1. Gastcollege ondernemer, plenair. (30 min)
Ondernemer geeft een introductie over het bedrijf en gaat vooral in op zijn persoonlijke verhaal. Wat ging goed/ fout, welke kwaliteiten heeft hij nodig gehad om zover te komen etc. 2. In groepjes uiteen (max 5 per groepje). Studenten discussiëren met elkaar aan de hand van
een set met competentie kaarten over de betekenis van een ondernemende houding en ondernemen. Ze bepalen gezamenlijk de belangrijkste tien kwaliteiten van een ondernemer. (15 min).
Daarna vindt vergelijking en reductie plaats met andere groepjes totdat er niet meer dan 2 of 3 top 10’s over zijn. Dit kan door te inventariseren welke competenties hoe vaak gedeeld worden en daar de 10 meest gedeelde uit te halen. (10 min)
3. Plenaire terugkoppeling, onder leiding van de ondernemer wordt op basis van de overgebleven 2 of 3 top 10’s de top 10 van de dag bepaald. (10 min)
4. Ondernemer deelt met groep een bedrijfsprobleem en vraagt de studenten om aan het einde van de dag met oplossingen te komen (deel 3). Drie groepjes zullen aan het eind van de dag een pitch geven met de volgens hen beste oplossing. (10 min)
TIP: Laat de ondernemer knopen door hakken als er discussie ontstaat of bepaalde kwaliteiten wel of niet thuis horen in de top 10 en wat de volgorde van de kwaliteiten in de top 10 is.

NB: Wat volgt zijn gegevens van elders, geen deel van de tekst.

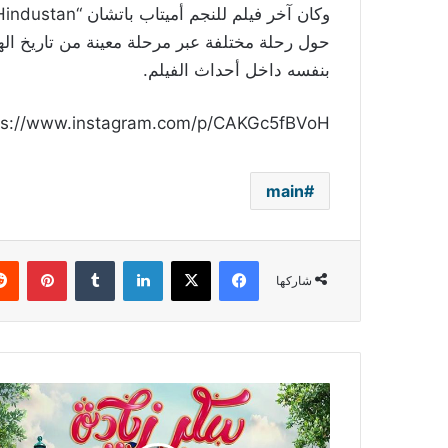
حول رحلة مختلفة عبر مرحلة معينة من تاريخ اله
بنفسه داخل أحداث الفيلم.
ps://www.instagram.com/p/CAKGc5fBVoH/
main
فيسبوك
‫X
لينكدإن
بينتي
شاركها
نبيلة
عبيد:
سعيدة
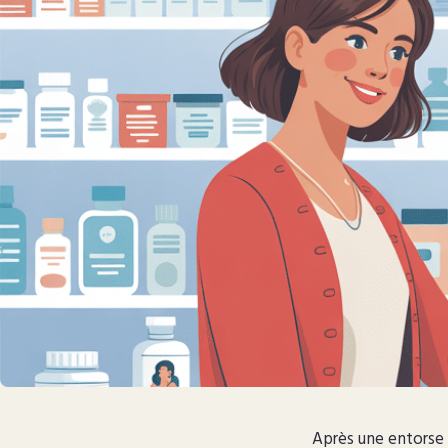
Après une entorse 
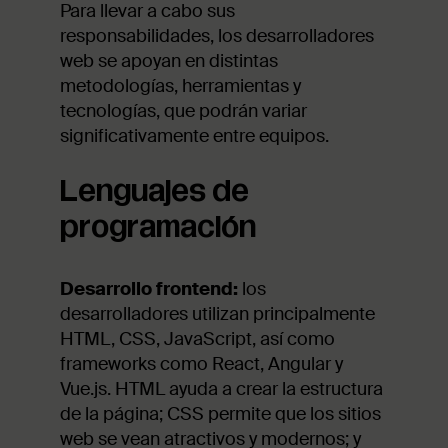
Para llevar a cabo sus
responsabilidades, los desarrolladores
web se apoyan en distintas
metodologías, herramientas y
tecnologías, que podrán variar
significativamente entre equipos.
Lenguajes de
programación
Desarrollo frontend:
los
desarrolladores utilizan principalmente
HTML, CSS, JavaScript, así como
frameworks como React, Angular y
Vue.js. HTML ayuda a crear la estructura
de la página; CSS permite que los sitios
web se vean atractivos y modernos; y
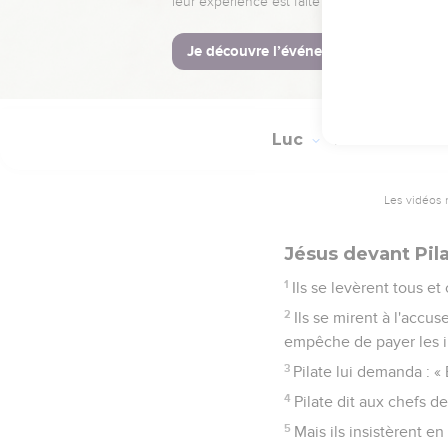
70
Tous dirent : « Tu es d
71
Alors ils dirent : «
bouche. »
Luc
23
Les vidéos 
Jésus devant Pil
1
Ils se levèrent tous et
2
Ils se mirent à l'accu
empêche de payer les i
3
Pilate lui demanda : « E
4
Pilate dit aux chefs d
5
Mais ils insistèrent en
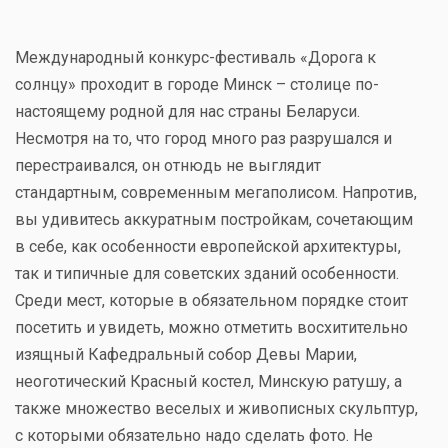
Международный конкурс-фестиваль «Дорога к
солнцу» проходит в городе Минск – столице по-
настоящему родной для нас страны Беларуси.
Несмотря на то, что город много раз разрушался и
перестраивался, он отнюдь не выглядит
стандартным, современным мегаполисом. Напротив,
вы удивитесь аккуратным постройкам, сочетающим
в себе, как особенности европейской архитектуры,
так и типичные для советских зданий особенности.
Среди мест, которые в обязательном порядке стоит
посетить и увидеть, можно отметить восхитительно
изящный Кафедральный собор Девы Марии,
неоготический Красный костел, Минскую ратушу, а
также множество веселых и живописных скульптур,
с которыми обязательно надо сделать фото. Не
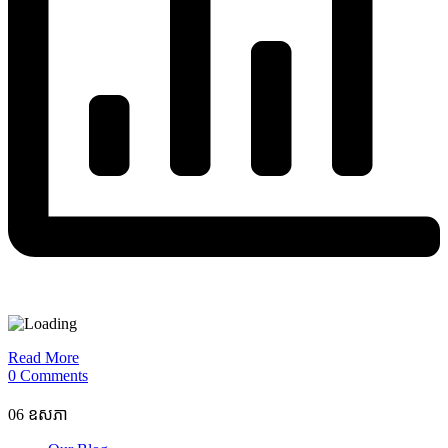
Read More
0 Comments
06
ឧសភា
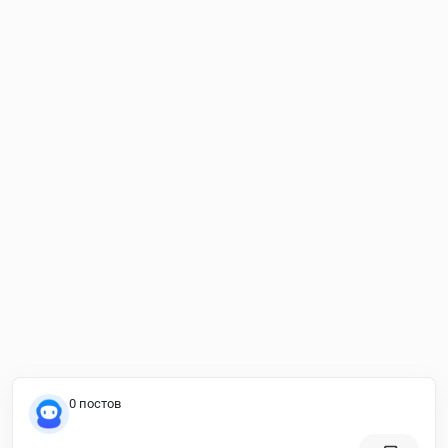
0 постов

Deel 2 Zijn we ondernemend?
Duur: 1.5 uur
Aanwezig: 1 docent per groep van 15 studenten
In deel 2 worden improvisatietheatergames gespeeld om kort ondernemerskwaliteiten te kunnen ervaren. De basisregels voor improvisatietheater en een ondernemende houding kennen belangrijke overeenkomsten. Belangrijk onderdeel hier is de reflectie op de eigen ondernemende houding. De deelnemers bespreken na elke oefening (m.u.v. de losmaak en rust oefeningen) in de groep met elkaar welke van de top 10 kwaliteiten zij bij elkaar gezien hebben.
Groepen van max. 15 studenten.
Improvisatietheater games (zie bijlage)
Losmaak oefeningen (10 min, kies één van deze oefeningen) Klap doorgeven [helft klas 15, 3x]
Billy Bob [halve klas, 15, 3x]
Rust (10 min, kies één van deze oefeningen) Zaalmemory [halve klas, 15, 3x]
Niet allemaal tegelijk [halve klas, 15, 2x] Blokkeren en accepteren (20 min, incl. reflectie)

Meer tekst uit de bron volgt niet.